Hospital Aide: Job Description and Education Requirements
Working as a hospital aide requires no formal education. Learn about the training, job duties and requirements to see if this is the right career for you.
Within entry-level positions in the healthcare industry, hospital aides perform a variety of duties under the supervision of nursing staff. Their responsibilities can range from changing bed linens to updating patient records. Some hospital aide positions may require formal education, while others provide on-the-job training.
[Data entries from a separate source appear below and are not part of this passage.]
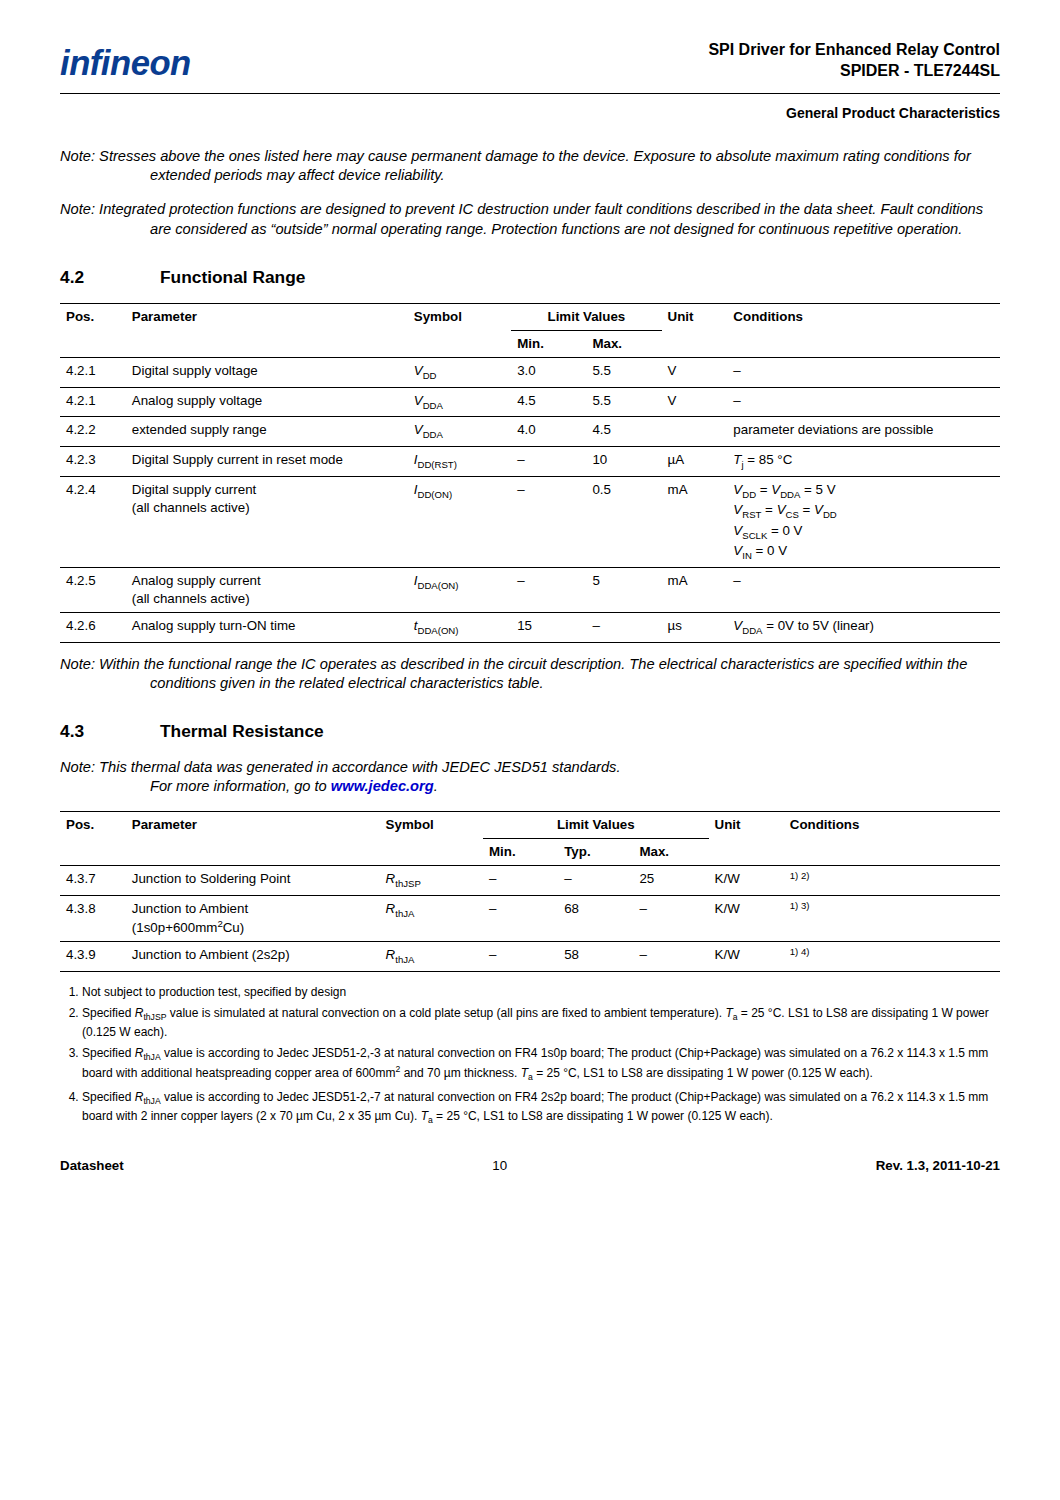infineon
SPI Driver for Enhanced Relay Control
SPIDER - TLE7244SL
General Product Characteristics
Note: Stresses above the ones listed here may cause permanent damage to the device. Exposure to absolute maximum rating conditions for extended periods may affect device reliability.
Note: Integrated protection functions are designed to prevent IC destruction under fault conditions described in the data sheet. Fault conditions are considered as “outside” normal operating range. Protection functions are not designed for continuous repetitive operation.
4.2 Functional Range
| Pos. | Parameter | Symbol | Limit Values | Unit | Conditions |
| --- | --- | --- | --- | --- | --- |
| Min. | Max. |
| 4.2.1 | Digital supply voltage | V DD | 3.0 | 5.5 | V | – |
| 4.2.1 | Analog supply voltage | V DDA | 4.5 | 5.5 | V | – |
| 4.2.2 | extended supply range | V DDA | 4.0 | 4.5 | | parameter deviations are possible |
| 4.2.3 | Digital Supply current in reset mode | I DD(RST) | – | 10 | µA | T j = 85 °C |
| 4.2.4 | Digital supply current (all channels active) | I DD(ON) | – | 0.5 | mA | V DD = V DDA = 5 V V RST = V CS = V DD V SCLK = 0 V V IN = 0 V |
| 4.2.5 | Analog supply current (all channels active) | I DDA(ON) | – | 5 | mA | – |
| 4.2.6 | Analog supply turn-ON time | t DDA(ON) | 15 | – | µs | V DDA = 0V to 5V (linear) |
Note: Within the functional range the IC operates as described in the circuit description. The electrical characteristics are specified within the conditions given in the related electrical characteristics table.
4.3 Thermal Resistance
Note: This thermal data was generated in accordance with JEDEC JESD51 standards.
For more information, go to www.jedec.org.
| Pos. | Parameter | Symbol | Limit Values | Unit | Conditions |
| --- | --- | --- | --- | --- | --- |
| Min. | Typ. | Max. |
| 4.3.7 | Junction to Soldering Point | R thJSP | – | – | 25 | K/W | 1) 2) |
| 4.3.8 | Junction to Ambient (1s0p+600mm 2 Cu) | R thJA | – | 68 | – | K/W | 1) 3) |
| 4.3.9 | Junction to Ambient (2s2p) | R thJA | – | 58 | – | K/W | 1) 4) |
Not subject to production test, specified by design
Specified RthJSP value is simulated at natural convection on a cold plate setup (all pins are fixed to ambient temperature). Ta = 25 °C. LS1 to LS8 are dissipating 1 W power (0.125 W each).
Specified RthJA value is according to Jedec JESD51-2,-3 at natural convection on FR4 1s0p board; The product (Chip+Package) was simulated on a 76.2 x 114.3 x 1.5 mm board with additional heatspreading copper area of 600mm2 and 70 µm thickness. Ta = 25 °C, LS1 to LS8 are dissipating 1 W power (0.125 W each).
Specified RthJA value is according to Jedec JESD51-2,-7 at natural convection on FR4 2s2p board; The product (Chip+Package) was simulated on a 76.2 x 114.3 x 1.5 mm board with 2 inner copper layers (2 x 70 µm Cu, 2 x 35 µm Cu). Ta = 25 °C, LS1 to LS8 are dissipating 1 W power (0.125 W each).
Datasheet
10
Rev. 1.3, 2011-10-21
|Required Education|| High school diploma or GED; on-the-job training provided with employment;
Individuals interested in becoming a certified nursing assistant should complete a certificate program
|Projected Job Growth (2012-2022)||21% for nursing assistants and orderlies*|
|Mean Salary (2013)||$27,290 for nursing aides, orderlies and attendants employed by general medical and surgical hospitals*|
Sources: *U.S. Bureau of Labor Statistics
Job Description for Hospital Aides
Hospital aides are healthcare paraprofessionals, such as nurse's aides and hospital attendants, working in the hospital environment under the supervision of licensed nurses. They complete numerous non-medical tasks for patients, including serving meals and cleaning rooms. Hospital aides are also sometimes allowed to take the blood pressure and temperature of patients. Although they most often help with procedures that bring them into direct contact with patients, hospital aides also transport supplies and update patient records.
Salary and Job Outlook
The U.S. Bureau of Labor Statistics (www.bls.gov) reported in 2013 that the mean annual salary for hospital aides working as nursing aides, orderlies and attendants was $27,290. Employment in this area was in demand and expected to grow 21% between 2012 and 2022.
Educational Requirements and Training
The primary educational requirement for hospital aides is a high school diploma or equivalency. A hospital aide may pursue training to become a certified nursing assistant (CNA), also called a certified nurses' aide. The government requires this designation for hospital aides working in nursing care facilities. A CNA must undergo a minimum of 75 hours of training, pass a certification test and register with the appropriate state's nurses' aide registry. State requirements vary, so hospital aides may want to check the certification requirements for the state they want to work in.
Formal training may not always be required, since employers commonly hire and train inexperienced applicants. Hospital aides who will have significant direct contact with patients, however, usually have previous experience. Hospital aides need to be physically fit. These positions sometimes require aides to help lift or support the weight of patients. For this reason, some employers require applicants to be able to lift a minimum number of pounds.
This job requires an ability to follow directions, an attention to detail and excellent communication skills. The licensed medical professionals supervising hospital aides often expect them to carry out their tasks independently.